Но в этот раз мысли не согрели, внутри сжался противный ком, который увеличивался, скреб внутренности, поглощал меня. Злобный зверь по имени Голод, проклятый Голод! И тебя рядом нет, и мамы! Все-все кончено, мне не выжить, мне даже не добраться завтра до госпиталя, не пережить эту ночь...
Это было такое отчаяние, такое огромное горе: я больше не увижу тебя. Последнее о чем подумалось, это то, что сейчас я возьму твою любимую игрушку, обниму крепко и умру.
Как сомнамбула, достала из-под кровати старую корзину с игрушками.
- Мама, мама, - послышался голос, - ну почему нельзя взять в путешествие бабушкиного мишку? Мне без него будет плохо, да и мишка будет скучать.
Это твои сборы, твой отъезд в эвакуацию. Маленький рюкзачок плотно забит теплыми вещами, мишке в нем места не хватило, а руки должны были оставаться свободными. Тогда ты уложила сшитого бабушкой смешного коричневого мишку на дно корзины, заботливо подложила бархатные "думочки", также сотворенные бабушкой, под него и сбоку, накрыла старой шалью, заявив, чтобы не трогали до твоего приезда.
- Ты можешь, в крайнем случае, его достать и поиграть с ним.
Крайний случай настал. Я держу в руках твоего мишку, слезы градом катятся по щекам, теплыми полосками согревая лицо. И вдруг я ощущаю, что и мишка плачет! Колючие слезки падают мне на руку, шуршат по коленям. Я пытаюсь ему помочь, успокоить, прижимаю к себе крепче, но он от этого только обильнее сыплет на меня свои слезы. Собрав последние силы, я встаю, чтобы зажечь свечу и посмотреть на него. То, что я вижу при свете, повергает меня в шок: в мишке гречка! Толстенький коричневый зверек обмяк на руках, послушно высыпая крупицы жизни.

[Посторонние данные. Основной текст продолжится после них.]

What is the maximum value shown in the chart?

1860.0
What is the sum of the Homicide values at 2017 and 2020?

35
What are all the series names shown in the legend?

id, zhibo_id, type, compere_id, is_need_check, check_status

Какая радость, какое обжигающее тепло от тебя, от мамочки! Я мгновенно пришла в себя. Тут же, на коленях съела немного сырой крупы. Потом в голову пришла одна мысль: я решила посмотреть, чем наполнены мамины подушки - "думочки"! Доченька, там тоже была гречка и пшено!

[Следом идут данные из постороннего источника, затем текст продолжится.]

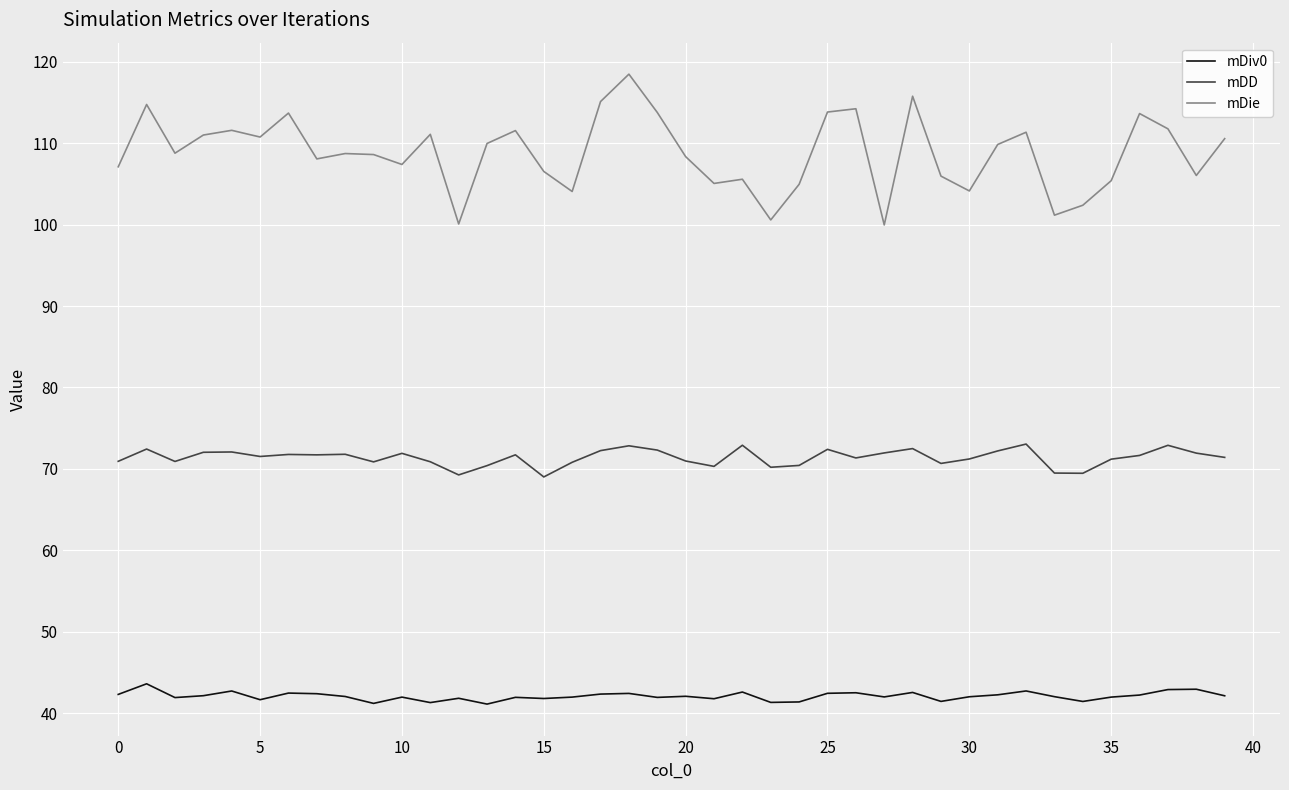

What is the maximum value shown in the chart?

118.5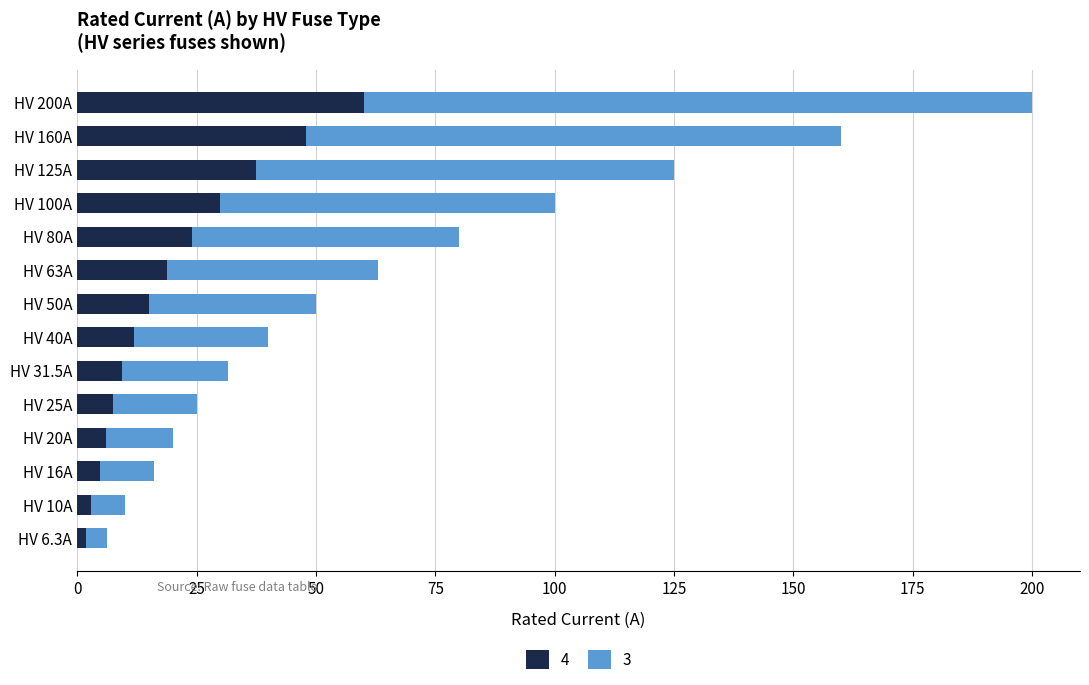

What is the average value of the 4 series?

19.9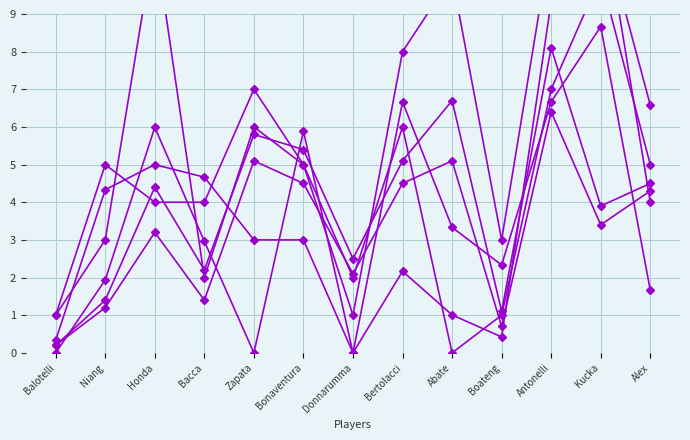

Is it true that pressure_count equals 6.3 at Niang?

False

Дальнейшее я помню плохо. По рассказам Верочки, она услышала, как в ее дверь барабанят. Когда после долгих скитаний по ужасающе длинному коридору квартиры, она добралась до входной двери, то увидела меня с горящими глазами. Она именно так и сказала: с горящими глазами! Я бормотала что-то о тебе и маме. Но главное, что увидела Верочка - это была маленькая кастрюлька с гречневой крупой.

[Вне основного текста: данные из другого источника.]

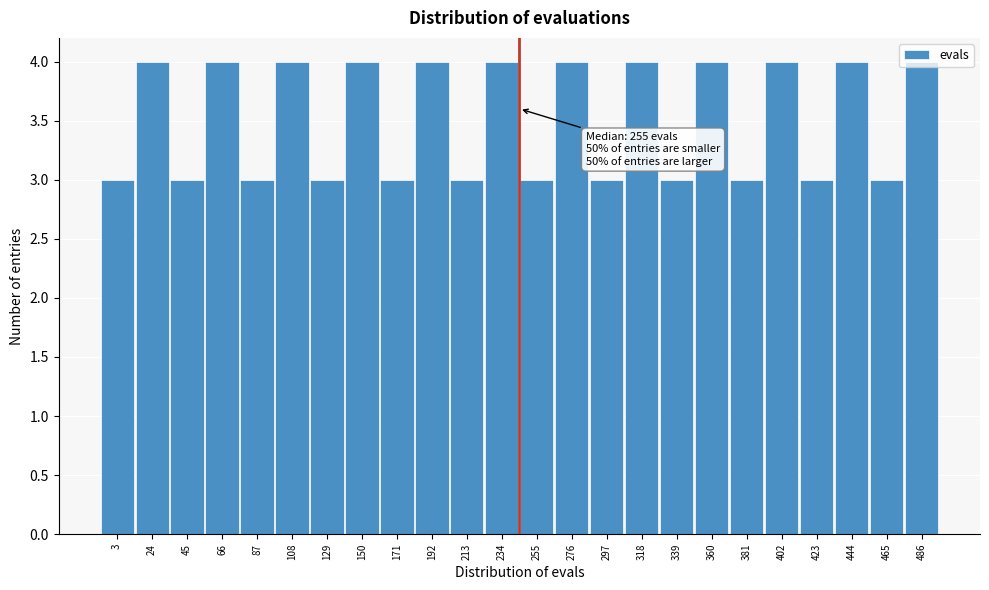

What is the change in value from 171 to 402?

+1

Обнявшись на нашей кухне, мы, через какое-то время, стояли и смотрели, как варится каша, мы дышали возле нее, впитывая вкуснейший аромат.
Прошли годы, а этот вечер я вспоминаю постоянно, не думаю, что это чудо, знаю, что это сила любви моей мамочки!
Вот и сейчас, когда я не могу быть рядом с тобой, я знаю, что спасу, потому что так люблю тебя, что любая болезнь отступит, не пройдет!
Мамино письмо сотворило чудо: операция прошла успешно. Меня выписали из больницы месяца через три и, вдыхая уличные запахи, слыша надрывающиеся клаксоны машин, я почувствовала себя очень счастливой и уверенной. Верю, что это ощущение передается по наследству, увеличивая круг защищенных, в который входит и моя дочь.